4.3. Compared to the Conventional Therapies
Conventional treatments for chalazion include surgery, incision, warm compresses, lid hygiene, and topical steroid injection [
1]. Non-ablative treatment takes longer (about 6 months on average) than surgery and incision. According to the previous literature, a meta-analysis on the recurrence rate of primary chalazion showed that the recurrence rate for curettage for chalazia was 0–16.7% and 0–27.3% for intralesional steroid injections [
48]. Demodex blepharitis, MGD, and dry eye are also reported to be risks for multiple recurrent chalazia [
34,
44], and repeated surgery may further damage the meibomian glands, leading to decreased visual function [
13] and eventual dry eye. In particular, the younger generation can be damaged cosmetically, mentally, and visually by multiple recurrences. Therefore, it is preferable to treat multiple recurrent chalazia without surgery and to treat subclinical/clinical MGD to prevent recurrence. We believe that proactive treatment for MGD, in addition to the local treatment of chalazion, can prevent future recurrence of chalazion and contribute to the patient’s quality of life and quality of vision.
4.4. Limitations
There are several limitations in this study.

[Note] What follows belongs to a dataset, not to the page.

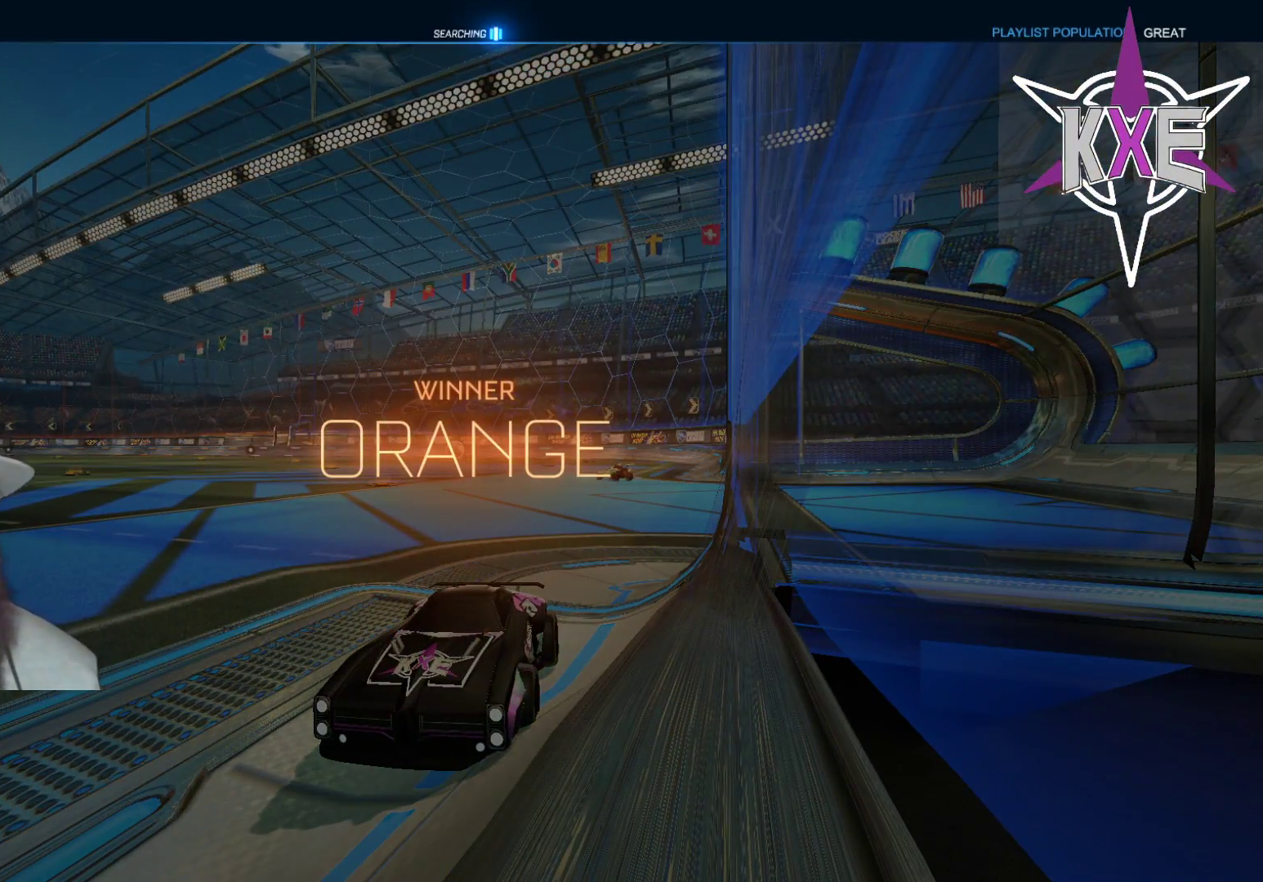
{"buttons": [], "left_stick": "center", "right_stick": "center", "events": []}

First, this was a retrospective study. Second, the sample size was small, although the number of cases was sufficient for the power analysis. Third, the number of IPL sessions was not identical from case to case due to the search for the optimal IPL protocol for chalazion. Fourth, no automatic procedure was used to determine effectiveness. Finally, the decision point is relatively subjective, as patient satisfaction with improvement is clinically important for chalazion. Further addition of cases and multicenter studies are desirable with a randomized controlled prospective study. Further studies for the investigation of IPL protocols for recurrent multiple chalazia based on MGD treatment are needed.